Perovskites are a leading candidate for eventually replacing silicon as the material of choice for solar panels. They offer the potential for low-cost, low-temperature manufacturing of ultrathin, lightweight flexible cells, but so far their efficiency at converting sunlight to electricity has lagged behind that of silicon and some other alternatives.
Now, a new approach to the design of perovskite cells has pushed the material to match or exceed the efficiency of today’s typical silicon cell, which generally ranges from 20 to 22 percent, laying the groundwork for further improvements.
By adding a specially treated conductive layer of tin dioxide bonded to the perovskite material, which provides an improved path for the charge carriers in the cell, and by modifying the perovskite formula, researchers have boosted its overall efficiency as a solar cell to 25.2 percent—a near-record for such materials, which eclipses the efficiency of many existing solar panels. (Perovskites still lag significantly in longevity compared to silicon, however, a challenge being worked on by teams around the world.)
Perovskites are a broad class of materials defined by the fact that they have a particular kind of molecular arrangement or lattice, that resembles that of the naturally occurring mineral perovskite. There are vast numbers of possible chemical combinations that can make perovskites, they could be made much more cheaply than silicon or gallium arsenide. That’s partly because of the much simpler processing and manufacturing processes, which for silicon or gallium arsenide requires sustained heat of over 1,000 degrees Celsius. In contrast, perovskites can be processed at less than 200 C, either in solution or by vapor deposition.
The other major advantage of perovskite over silicon or many other candidate replacements is that it forms extremely thin layers while still efficiently capturing solar energy. Perovskite cells have the potential to be lightweight compared to silicon, by orders of magnitude.
Perovskites have a higher bandgap than silicon, which means they absorb a different part of the light spectrum and thus can complement silicon cells to provide even greater combined efficiencies. But even using the only perovskite, even with a single active layer, can make efficiencies that threaten silicon, and hopefully within punching distance of gallium arsenide. And both of those technologies have been around for much longer than perovskites have.
One of the keys to the team’s improvement of the material’s efficiency, Bawendi explains, was in the precise engineering of one layer of the sandwich that makes up a perovskite solar cell—the electron transport layer. The perovskite itself is layered with a transparent conductive layer used to carry an electric current from the cell out to where it can be used. However, if the conductive layer is directly attached to the perovskite itself, the electrons and their counterparts, called holes, simply recombine on the spot, and no current flows. In the researchers’ design, the perovskite and the conductive layer are separated by an improved type of intermediate layer that can let the electrons through while preventing the recombination.
This middle electron transport layer, and especially the interfaces where it connects to the layers on each side of it, tend to be where inefficiencies occur. By studying these mechanisms and designing a layer, consisting of tin oxide, that more perfectly conforms with those adjacent to it, the researchers were able to greatly reduce the losses.
The method researchers used is called chemical bath deposition. With a bath at 90 degrees Celsius, precursor chemicals slowly decompose to form the layer of tin dioxide in place. After a series of controlled experiments, they found that different mixtures of intermediate compounds would form, depending on the acidity of the precursor solution. They also identified a sweet spot of precursor compositions that allowed the reaction to produce a much more effective film.

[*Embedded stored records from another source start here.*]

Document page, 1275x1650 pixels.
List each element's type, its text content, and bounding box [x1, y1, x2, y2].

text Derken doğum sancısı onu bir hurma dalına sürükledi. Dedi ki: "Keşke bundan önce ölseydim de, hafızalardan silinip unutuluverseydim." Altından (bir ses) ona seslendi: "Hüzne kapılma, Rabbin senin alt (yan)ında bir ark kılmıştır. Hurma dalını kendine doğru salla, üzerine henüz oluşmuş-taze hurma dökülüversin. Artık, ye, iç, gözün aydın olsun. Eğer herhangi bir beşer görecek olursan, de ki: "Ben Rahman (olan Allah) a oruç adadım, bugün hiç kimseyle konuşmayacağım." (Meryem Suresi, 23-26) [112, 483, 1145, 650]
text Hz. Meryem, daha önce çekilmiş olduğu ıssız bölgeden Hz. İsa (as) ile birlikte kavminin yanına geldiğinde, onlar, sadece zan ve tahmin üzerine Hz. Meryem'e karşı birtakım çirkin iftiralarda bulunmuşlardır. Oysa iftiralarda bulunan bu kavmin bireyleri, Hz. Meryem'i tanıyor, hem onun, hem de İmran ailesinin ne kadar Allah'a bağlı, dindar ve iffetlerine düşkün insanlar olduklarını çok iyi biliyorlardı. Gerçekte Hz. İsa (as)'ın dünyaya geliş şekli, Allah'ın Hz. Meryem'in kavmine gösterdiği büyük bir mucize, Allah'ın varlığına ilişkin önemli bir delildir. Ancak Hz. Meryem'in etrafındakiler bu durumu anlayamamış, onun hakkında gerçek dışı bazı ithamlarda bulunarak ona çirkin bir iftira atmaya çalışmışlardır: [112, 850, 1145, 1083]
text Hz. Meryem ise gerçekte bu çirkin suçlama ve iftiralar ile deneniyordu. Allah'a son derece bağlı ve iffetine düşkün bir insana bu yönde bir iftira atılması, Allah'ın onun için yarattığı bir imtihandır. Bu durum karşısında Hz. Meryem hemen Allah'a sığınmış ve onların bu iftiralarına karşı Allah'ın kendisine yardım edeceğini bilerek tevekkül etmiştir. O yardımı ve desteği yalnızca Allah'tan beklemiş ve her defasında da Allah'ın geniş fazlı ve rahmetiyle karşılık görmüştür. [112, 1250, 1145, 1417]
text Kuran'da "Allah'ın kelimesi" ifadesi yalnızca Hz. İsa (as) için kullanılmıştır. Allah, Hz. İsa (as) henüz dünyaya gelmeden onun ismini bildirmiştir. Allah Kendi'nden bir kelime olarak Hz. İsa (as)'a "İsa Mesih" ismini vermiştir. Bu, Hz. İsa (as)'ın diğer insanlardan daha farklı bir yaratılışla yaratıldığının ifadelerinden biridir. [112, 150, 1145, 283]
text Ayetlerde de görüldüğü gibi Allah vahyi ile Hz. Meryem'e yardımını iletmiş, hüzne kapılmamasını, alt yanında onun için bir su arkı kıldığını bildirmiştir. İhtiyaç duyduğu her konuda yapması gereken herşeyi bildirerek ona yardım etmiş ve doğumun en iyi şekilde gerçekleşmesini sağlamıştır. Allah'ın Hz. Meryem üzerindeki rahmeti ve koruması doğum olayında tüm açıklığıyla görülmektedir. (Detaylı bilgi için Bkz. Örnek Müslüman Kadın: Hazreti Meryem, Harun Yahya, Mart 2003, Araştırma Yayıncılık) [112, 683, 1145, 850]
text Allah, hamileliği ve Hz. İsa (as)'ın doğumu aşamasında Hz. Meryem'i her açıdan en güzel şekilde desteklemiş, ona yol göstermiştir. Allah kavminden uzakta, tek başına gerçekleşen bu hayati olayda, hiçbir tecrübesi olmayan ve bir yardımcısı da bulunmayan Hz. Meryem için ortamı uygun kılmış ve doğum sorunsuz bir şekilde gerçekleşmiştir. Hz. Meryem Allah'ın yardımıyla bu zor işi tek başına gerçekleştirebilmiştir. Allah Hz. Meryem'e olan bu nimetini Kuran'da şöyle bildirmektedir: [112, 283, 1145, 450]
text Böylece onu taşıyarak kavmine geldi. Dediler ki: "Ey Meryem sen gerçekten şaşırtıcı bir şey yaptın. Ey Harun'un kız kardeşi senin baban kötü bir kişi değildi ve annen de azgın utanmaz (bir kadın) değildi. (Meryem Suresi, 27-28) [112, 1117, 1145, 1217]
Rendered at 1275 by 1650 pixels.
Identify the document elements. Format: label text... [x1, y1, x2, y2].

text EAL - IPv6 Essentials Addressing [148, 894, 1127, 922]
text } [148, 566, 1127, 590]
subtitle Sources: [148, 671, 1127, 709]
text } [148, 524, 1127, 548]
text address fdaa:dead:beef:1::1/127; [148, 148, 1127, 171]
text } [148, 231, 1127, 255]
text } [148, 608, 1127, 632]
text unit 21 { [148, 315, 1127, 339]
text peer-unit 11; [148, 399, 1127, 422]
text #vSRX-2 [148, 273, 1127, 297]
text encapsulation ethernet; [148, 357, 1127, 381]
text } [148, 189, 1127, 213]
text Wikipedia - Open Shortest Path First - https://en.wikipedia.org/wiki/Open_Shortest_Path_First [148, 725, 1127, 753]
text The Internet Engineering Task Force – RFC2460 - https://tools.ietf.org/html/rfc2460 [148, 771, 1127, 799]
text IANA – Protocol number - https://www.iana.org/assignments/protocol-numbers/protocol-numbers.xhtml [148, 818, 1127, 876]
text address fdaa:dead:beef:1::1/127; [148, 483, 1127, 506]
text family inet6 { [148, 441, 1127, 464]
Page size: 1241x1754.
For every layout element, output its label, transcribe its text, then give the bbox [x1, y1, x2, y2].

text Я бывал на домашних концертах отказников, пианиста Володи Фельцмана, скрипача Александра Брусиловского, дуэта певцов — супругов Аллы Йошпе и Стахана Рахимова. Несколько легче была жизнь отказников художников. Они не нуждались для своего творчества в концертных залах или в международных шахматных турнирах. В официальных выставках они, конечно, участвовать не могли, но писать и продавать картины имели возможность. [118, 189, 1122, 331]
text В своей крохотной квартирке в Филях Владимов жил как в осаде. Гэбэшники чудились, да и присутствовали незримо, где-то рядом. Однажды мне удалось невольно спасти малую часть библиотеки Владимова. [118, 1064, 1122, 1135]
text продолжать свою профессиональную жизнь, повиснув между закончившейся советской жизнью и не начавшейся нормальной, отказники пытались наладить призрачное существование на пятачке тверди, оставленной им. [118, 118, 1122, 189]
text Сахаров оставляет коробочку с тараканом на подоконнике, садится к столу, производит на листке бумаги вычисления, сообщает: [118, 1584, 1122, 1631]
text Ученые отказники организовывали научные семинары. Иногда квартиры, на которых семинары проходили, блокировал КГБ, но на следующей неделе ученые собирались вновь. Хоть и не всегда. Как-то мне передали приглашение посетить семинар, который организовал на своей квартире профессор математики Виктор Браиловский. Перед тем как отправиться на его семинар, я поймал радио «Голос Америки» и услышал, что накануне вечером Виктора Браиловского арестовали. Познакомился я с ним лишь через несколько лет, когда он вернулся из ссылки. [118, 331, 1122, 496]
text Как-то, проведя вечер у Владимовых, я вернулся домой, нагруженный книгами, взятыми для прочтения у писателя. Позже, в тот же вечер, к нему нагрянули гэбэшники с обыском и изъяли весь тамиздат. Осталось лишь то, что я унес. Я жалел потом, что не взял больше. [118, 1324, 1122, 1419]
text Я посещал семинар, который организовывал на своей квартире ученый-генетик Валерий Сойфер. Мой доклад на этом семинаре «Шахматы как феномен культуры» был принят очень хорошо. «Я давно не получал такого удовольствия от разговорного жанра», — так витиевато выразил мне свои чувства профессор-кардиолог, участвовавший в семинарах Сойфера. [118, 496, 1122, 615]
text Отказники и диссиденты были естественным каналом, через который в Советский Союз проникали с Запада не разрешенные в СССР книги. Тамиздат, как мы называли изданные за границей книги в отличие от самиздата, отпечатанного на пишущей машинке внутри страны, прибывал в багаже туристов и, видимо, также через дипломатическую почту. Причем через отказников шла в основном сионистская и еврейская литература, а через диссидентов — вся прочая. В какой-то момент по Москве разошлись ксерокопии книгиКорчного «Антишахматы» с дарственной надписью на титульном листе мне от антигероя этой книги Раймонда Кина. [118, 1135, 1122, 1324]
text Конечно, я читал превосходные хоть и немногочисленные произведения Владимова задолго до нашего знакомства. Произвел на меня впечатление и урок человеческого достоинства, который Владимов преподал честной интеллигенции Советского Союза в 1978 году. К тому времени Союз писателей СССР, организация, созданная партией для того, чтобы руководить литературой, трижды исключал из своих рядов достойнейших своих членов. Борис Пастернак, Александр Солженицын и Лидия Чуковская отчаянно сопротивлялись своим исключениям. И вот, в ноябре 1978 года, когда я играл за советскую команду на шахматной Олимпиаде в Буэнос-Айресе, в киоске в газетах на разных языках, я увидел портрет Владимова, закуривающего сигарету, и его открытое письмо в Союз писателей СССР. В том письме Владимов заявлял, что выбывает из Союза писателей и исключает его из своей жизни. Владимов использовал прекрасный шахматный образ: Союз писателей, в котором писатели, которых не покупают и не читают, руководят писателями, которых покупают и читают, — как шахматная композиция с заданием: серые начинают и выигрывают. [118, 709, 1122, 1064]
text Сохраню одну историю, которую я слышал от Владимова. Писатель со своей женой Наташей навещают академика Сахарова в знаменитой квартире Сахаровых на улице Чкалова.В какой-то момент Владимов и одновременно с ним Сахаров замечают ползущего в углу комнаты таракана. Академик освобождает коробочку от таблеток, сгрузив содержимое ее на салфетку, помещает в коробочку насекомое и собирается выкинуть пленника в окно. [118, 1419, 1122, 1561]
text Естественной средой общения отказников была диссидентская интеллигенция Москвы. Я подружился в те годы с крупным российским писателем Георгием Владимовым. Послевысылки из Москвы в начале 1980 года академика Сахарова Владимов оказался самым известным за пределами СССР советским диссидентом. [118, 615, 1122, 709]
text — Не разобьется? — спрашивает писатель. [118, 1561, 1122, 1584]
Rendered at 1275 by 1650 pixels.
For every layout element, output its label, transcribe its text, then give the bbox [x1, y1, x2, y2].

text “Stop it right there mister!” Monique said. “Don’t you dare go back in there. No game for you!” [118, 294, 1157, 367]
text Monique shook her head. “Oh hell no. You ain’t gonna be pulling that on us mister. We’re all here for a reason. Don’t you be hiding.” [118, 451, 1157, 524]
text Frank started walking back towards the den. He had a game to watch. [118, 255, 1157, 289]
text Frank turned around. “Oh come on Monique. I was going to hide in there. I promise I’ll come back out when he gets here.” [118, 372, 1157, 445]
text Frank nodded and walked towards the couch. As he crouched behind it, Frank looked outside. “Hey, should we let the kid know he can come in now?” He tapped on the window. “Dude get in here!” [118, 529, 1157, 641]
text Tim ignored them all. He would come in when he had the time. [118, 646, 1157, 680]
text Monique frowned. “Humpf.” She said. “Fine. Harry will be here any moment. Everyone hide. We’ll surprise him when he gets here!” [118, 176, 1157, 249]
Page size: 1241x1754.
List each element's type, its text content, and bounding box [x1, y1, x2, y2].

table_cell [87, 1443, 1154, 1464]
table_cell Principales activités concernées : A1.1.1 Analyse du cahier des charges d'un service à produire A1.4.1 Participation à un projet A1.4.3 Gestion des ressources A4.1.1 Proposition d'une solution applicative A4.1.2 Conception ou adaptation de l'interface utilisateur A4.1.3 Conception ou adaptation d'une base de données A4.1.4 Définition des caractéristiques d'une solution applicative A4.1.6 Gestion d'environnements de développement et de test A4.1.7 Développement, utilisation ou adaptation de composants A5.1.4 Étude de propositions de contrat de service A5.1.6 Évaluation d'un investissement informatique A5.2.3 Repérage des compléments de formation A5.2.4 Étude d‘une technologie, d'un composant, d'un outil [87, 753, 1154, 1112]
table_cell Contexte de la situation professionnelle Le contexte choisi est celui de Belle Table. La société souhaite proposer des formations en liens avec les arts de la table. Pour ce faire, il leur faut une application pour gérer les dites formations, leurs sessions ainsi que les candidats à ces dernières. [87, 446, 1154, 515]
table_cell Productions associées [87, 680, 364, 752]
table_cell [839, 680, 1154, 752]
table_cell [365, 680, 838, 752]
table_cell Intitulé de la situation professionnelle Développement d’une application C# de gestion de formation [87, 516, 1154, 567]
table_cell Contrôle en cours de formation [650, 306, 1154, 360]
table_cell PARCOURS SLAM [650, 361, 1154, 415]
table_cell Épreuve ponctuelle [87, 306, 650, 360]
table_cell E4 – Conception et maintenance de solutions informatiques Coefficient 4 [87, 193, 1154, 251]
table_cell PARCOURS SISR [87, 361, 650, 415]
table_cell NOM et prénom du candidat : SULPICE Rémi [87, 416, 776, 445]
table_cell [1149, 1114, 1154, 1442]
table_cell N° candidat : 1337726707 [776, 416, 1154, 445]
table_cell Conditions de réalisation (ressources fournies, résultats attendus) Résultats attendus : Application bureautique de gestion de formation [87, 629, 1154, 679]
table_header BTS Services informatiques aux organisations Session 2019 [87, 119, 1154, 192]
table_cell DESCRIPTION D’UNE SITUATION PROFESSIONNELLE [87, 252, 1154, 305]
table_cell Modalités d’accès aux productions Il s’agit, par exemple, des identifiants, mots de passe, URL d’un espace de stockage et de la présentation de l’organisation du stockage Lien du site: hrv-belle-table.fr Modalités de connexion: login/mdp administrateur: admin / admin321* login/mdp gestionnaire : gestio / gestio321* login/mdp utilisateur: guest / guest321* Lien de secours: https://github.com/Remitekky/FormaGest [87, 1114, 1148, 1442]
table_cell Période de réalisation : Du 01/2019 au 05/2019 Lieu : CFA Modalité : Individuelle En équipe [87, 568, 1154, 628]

The researchers combined these steps with an optimization of the perovskite layer itself. They used a set of additives to the perovskite recipe to improve its stability, which had been tried before but had an undesired effect on the material’s bandgap, making it a less efficient light absorber. The team found that by adding much smaller amounts of these additives—less than 1 percent—they could still get the beneficial effects without altering the bandgap. The resulting improvement in efficiency has already driven the material to over 80 percent of the theoretical maximum efficiency that such materials could have.
In pursuing the research further, there are two important avenues: to continue pushing the limits on better efficiency and to focus on increasing the material’s long-term stability, which currently is measured in months, compared to decades for silicon cells. But for some purposes, Bawendi points out, longevity may not be so essential. Many electronic devices such as cellphones, for example, tend to be replaced within a few years anyway, so there may be some useful applications even for relatively short-lived solar cells.